Der marktuntaugliche Euro, die die Grundfesten Europas untergrabende Währungsunion: Beides sind von Bürokraten in Brüssel stur durchgesetzte, vor der Wirklichkeit schwerwiegend versagende Konstrukte. Finanzielle Zerrüttung der EU-Staaten mit allen daraus resultierenden Folgen entstehen daraus. Wähler, die davon die Nase voll haben, dürften weiterhin in Scharen zu alternativen Parteien überlaufen.

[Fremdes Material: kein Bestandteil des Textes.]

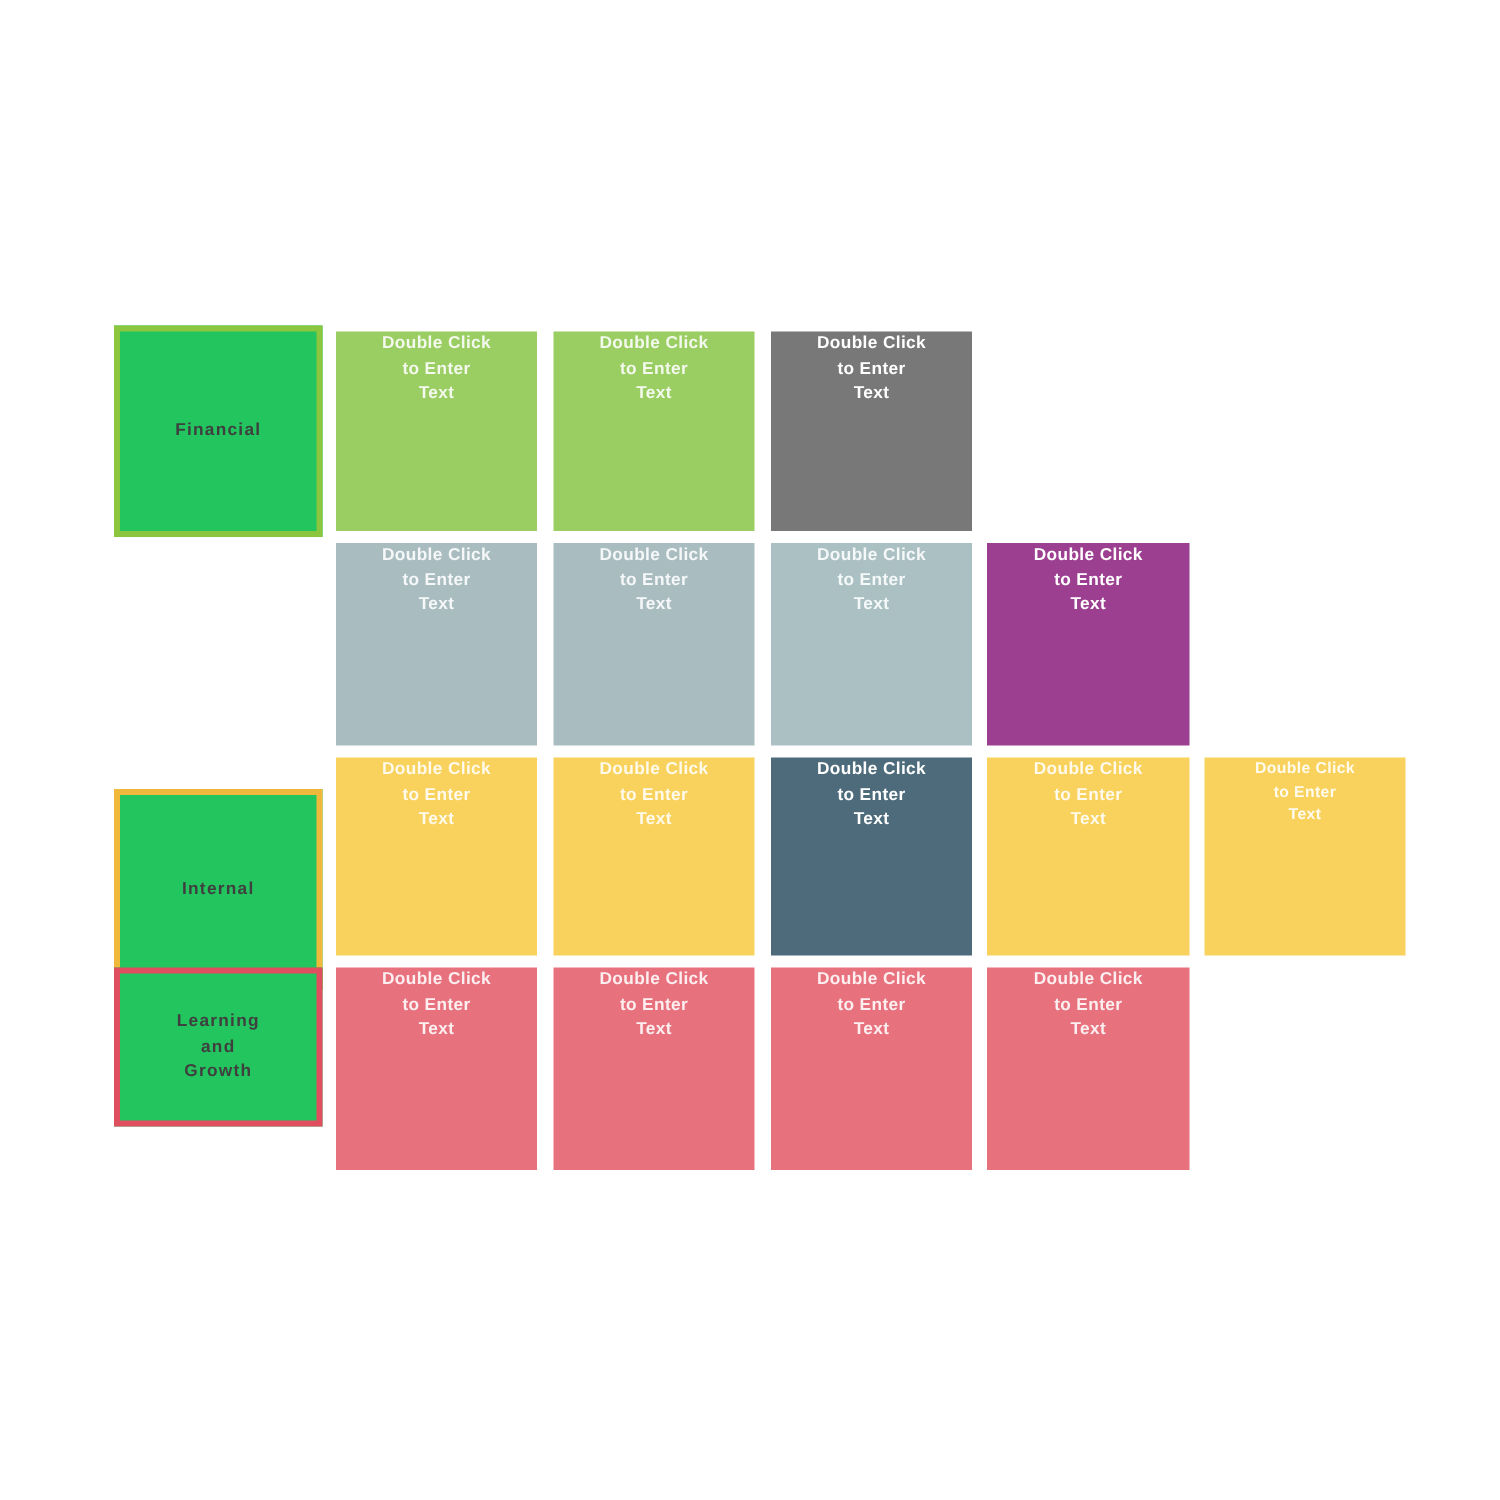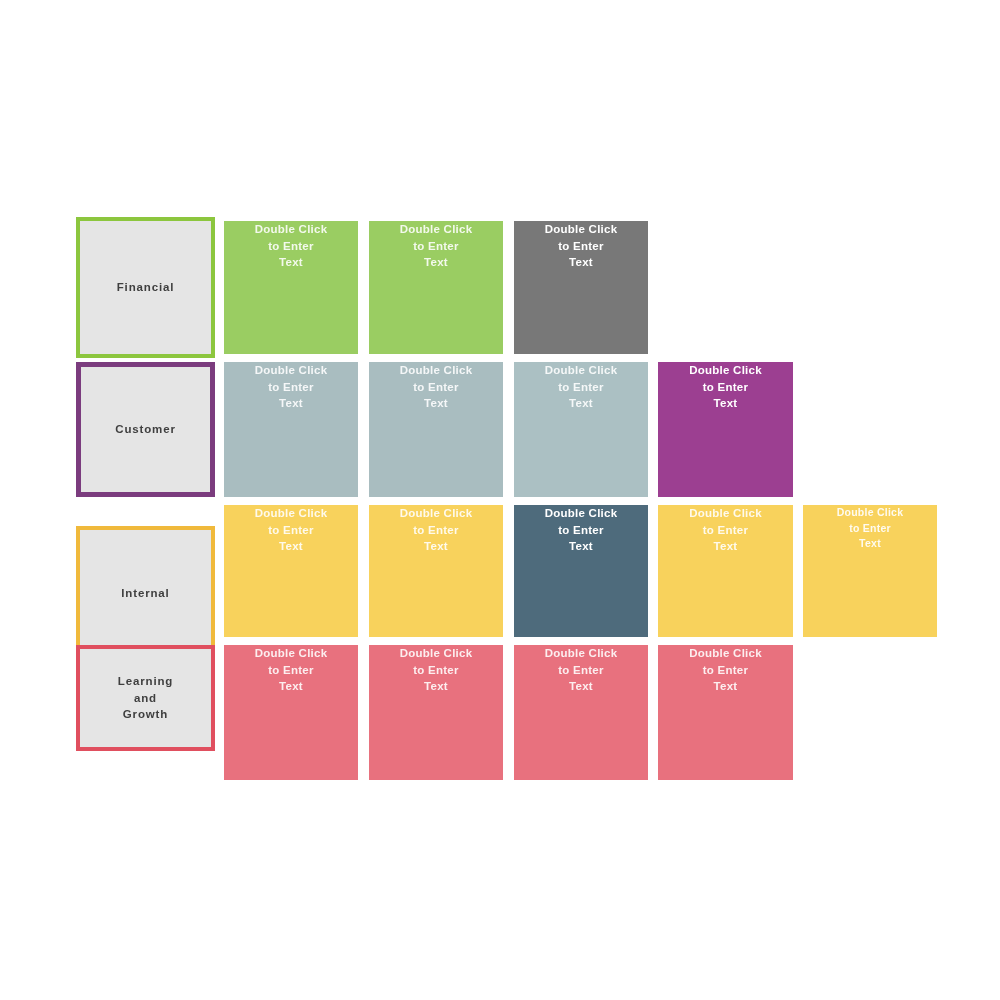"Financial" .label-box { background: #e5e5e5 -> #22c55e }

Andreas Jung bestreitet die Existenz all dieser schwerwiegenden Probleme nicht; er ist sicher auch ehrlich bemüht, sich für Problemlösungen einzusetzen. Angesprochen auf den Europa sichtbar zerstörenden Zentralismus, wie er von der scheinbar unantastbaren Bürokratie in Brüssel aggressiv ausgeht, bleibt Jung – im Einklang mit anderen politischen Aushängeschildern der EU – freilich ohne Antwort.

Die Regierungsparteien, nicht nur in Deutschland, lassen sich vom Bürokratismus Brüssels als Aushängeschilder für eine Politik missbrauchen, die schlicht europa-untauglich ist. Christoph Blochers seit Jahren geäusserte Überzeugung, die EU sei «eine intellektuelle Fehlkonstruktion», findet im EU-Alltag in dramatischem, existenzbedrohendem Ausmass seine Bestätigung.

Aber niemand in der EU scheint die Kraft zu haben, den Europa ins Elend stürzenden Bürokratismus endlich zu zerschlagen – dem Überleben des europäischen Abendlandes zuliebe.

EU-No/us

 

Zusammenfassung und Kommentar im heutigen EU-No-Bulletin gehen zurück auf Ausführungen, die der CDU-Bundestagsabgeordnete Andreas Jung aus Stockach (Wahlkreis Konstanz) unter dem Titel «Wohin treibt Deutschland?» im Rahmen eines Unternehmer-Gesprächs am 4. Dezember 2018 an einer Veranstaltung des Unternehmerforums Lilienberg in Ermatingen/TG geäussert hat.